Soutenance de thèse de Martin Chevallier

Martin Chevalier a soutenu sa thèse intitulée,

Accompagner les robots d’accompagnement : une approche sociologique des robots “sociaux”,

et préparée sous la direction de Claude Rosental (directeur de recherche au CNRS), le 12 octobre 2023, à l’EHESS, devant un jury composé de :

  • Sara Aguiton, chargée de recherche au CNRS
  • Nicolas Dodier, directeur d'études à l'EHESS & directeur de recherche à l'INSERM
  • Laurence Kaufmann, professeure ordinaire à l’Université de Lausanne, rapporteure
  • Christian Licoppe, professeur à Télécom Paris, rapporteur
  • Claude Rosental, directeur de recherche au CNRS, directeur de thèse
  • Denis Vidal, directeur de recherche à l’IRD

Résumé de le thèse

À partir d’une double démarche socio-historique et ethnographique ancrée dans les Science and Technology Studies (STS), ce travail examine conjointement les différentes formes d’accompagnement dont les chercheurs et entrepreneurs en robotique dite « sociale » entendent faire bénéficier des publics spécifiques ou aussi larges que possible, et celles que requièrent les robots sociaux pour entrer en rapport avec ces publics, dans le contexte français.

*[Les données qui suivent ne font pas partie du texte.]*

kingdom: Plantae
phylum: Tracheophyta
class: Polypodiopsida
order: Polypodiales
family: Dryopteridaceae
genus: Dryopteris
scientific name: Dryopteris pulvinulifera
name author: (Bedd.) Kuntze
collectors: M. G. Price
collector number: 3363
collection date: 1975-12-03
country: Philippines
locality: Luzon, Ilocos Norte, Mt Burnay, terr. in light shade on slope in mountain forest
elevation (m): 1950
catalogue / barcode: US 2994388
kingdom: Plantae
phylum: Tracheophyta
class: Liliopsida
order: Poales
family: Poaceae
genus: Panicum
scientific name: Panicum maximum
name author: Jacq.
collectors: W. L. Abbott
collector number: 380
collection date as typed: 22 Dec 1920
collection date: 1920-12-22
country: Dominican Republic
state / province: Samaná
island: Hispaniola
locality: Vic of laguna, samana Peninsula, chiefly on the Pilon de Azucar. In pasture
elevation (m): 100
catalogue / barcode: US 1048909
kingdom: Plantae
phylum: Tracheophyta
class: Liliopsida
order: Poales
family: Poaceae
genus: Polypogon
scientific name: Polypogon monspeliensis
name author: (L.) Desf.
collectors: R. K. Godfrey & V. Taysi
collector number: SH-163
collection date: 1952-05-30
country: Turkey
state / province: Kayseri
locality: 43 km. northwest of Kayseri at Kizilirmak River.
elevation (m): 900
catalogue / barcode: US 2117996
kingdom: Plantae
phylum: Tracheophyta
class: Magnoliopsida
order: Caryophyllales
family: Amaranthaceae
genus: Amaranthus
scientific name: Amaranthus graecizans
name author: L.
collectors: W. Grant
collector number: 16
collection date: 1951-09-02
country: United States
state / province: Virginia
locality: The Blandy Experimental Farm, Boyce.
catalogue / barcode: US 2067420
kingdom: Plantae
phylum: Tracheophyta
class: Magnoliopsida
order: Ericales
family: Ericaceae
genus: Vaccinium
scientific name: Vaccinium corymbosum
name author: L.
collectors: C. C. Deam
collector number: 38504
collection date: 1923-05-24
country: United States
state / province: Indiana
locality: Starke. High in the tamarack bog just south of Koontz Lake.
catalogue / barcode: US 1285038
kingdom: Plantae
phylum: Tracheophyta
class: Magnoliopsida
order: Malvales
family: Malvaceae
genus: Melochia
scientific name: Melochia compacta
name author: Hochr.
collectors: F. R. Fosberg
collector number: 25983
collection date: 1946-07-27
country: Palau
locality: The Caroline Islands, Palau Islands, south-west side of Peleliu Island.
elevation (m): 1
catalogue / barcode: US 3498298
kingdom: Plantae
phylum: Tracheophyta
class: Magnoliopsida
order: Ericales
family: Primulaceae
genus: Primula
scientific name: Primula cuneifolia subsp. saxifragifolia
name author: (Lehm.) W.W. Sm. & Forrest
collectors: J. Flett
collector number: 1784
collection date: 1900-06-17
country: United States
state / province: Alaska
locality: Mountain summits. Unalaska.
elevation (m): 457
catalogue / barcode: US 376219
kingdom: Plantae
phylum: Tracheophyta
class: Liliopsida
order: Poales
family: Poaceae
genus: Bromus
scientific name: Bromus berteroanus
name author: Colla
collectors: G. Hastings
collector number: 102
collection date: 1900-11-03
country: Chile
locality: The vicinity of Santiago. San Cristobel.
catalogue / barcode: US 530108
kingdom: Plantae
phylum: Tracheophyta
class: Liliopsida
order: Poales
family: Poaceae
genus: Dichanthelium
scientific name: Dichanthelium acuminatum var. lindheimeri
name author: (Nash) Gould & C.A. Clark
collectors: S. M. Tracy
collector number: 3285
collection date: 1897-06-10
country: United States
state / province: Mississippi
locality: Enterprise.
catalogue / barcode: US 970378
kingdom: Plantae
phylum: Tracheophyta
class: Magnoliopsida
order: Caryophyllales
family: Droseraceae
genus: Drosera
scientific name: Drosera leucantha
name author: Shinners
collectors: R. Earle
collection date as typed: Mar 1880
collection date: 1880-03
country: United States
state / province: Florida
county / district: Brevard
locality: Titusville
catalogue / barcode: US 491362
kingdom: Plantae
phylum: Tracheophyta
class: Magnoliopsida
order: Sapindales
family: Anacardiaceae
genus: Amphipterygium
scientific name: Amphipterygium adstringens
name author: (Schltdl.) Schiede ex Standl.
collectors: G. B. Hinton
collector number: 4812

La généalogie des « robots d’accompagnement », qui ouvre cette thèse, réinscrit la robotique sociale dans la lignée de projets de robots d’assistance destinés aux personnes handicapées, et rend compte d’une évolution progressive du coeur de cible de l’accompagnement robotique dans les années 1990 et 2000 (gériatrisation), de la conception du rapport établi entre le robot et son public cible, tout comme des critères d’évaluation de ce rapport (acceptabilisation). Elle est aussi une première occasion de souligner un rôle transversal d’une catégorie de thérapeutes dans l’« accompagnement interactionnel » d’un public en situation de handicap, qui préparent, facilitent et encadrent leur mise en rapport avec le robot. Elle offre enfin une vue d’ensemble du soutien politique et financier apporté, au niveau le plus local comme à l’échelle européenne, aux projets de recherche et d’implémentation de robots sociaux, et aux formes de « démo-cratisation » et d’expertise qui s’efforcent de rendre tangible et désirable, depuis une vingtaine d’années, la banalisation d’un accompagnement quotidien par les robots.

Chacune des enquêtes ethnographiques réalisées s’intéresse à une variante d’accompagnement ponctuel ou répété par les robots sociaux, tour à tour en milieu ouvert (espace commercial), semi-ouvert (espace ouvert au sein d’un EHPAD) et fermé (unité de vie protégée en EHPAD). Chacune d’entre elles exemplifie la somme d’accompagnements nécessaires, en amont et en périphérie des mises en rapport entre le robot et son public, pour financer le dispositif, l’intégrer à un espace de vie ou de travail, en assurer la maintenance, en évaluer les bénéfices d’ordre thérapeutique ou marchand, ou encore mobiliser un réseau d’accompagnateurs interactionnels autour du robot – y compris le rôle dévolu, en matière d’accompagnement organisationnel, à l’observateur non-participant ou non-participant dont j’ai endossé la posture, par choix initial ou pour des raisons pragmatiques.

Dans chacun des cas examinés, je souligne à quel point ces opérations étaient nécessaires, tout en étant insuffisantes pour que le robot et son public cible entrent en rapport sur un mode interactif, tel qu’envisagé par les concepteurs du robot. En m’appuyant sur les données issues d’enregistrements vidéos et d’entretiens avec les utilisateurs de ces robots, je décris ainsi les conditions socio-matérielles de production d’une réelle (reconnaissable comme telle) « interactivité », « socialité » ou « agentivité » du robot, et aux enjeux de pouvoir et de reconnaissance qui traversent l’accompagnement final du robot par des hôtes ou des soignants. Leur rôle, aussi critique soit-il pour qu’une interaction humain-robot advienne, était d’un côté en grande partie assigné voire contraint par les accompagnateurs institutionnels et organisationnels du robot, et largement invisible à leurs yeux, de l’autre. Cependant, il les investissait d’une capacité à déstabiliser le « script » d’un accompagnement par le robot, en transigeant avec les prescriptions d’usage qui leur ont été adressées, en devenant utilisateurs à part entière du robot de façon à éveiller et maintenir l’intérêt du public cible pour le robot, ou à l’inverse, en destituant le robot comme digne accompagnateur et en servant de sa présence comme d’un prétexte pour mieux accompagner par eux-mêmes.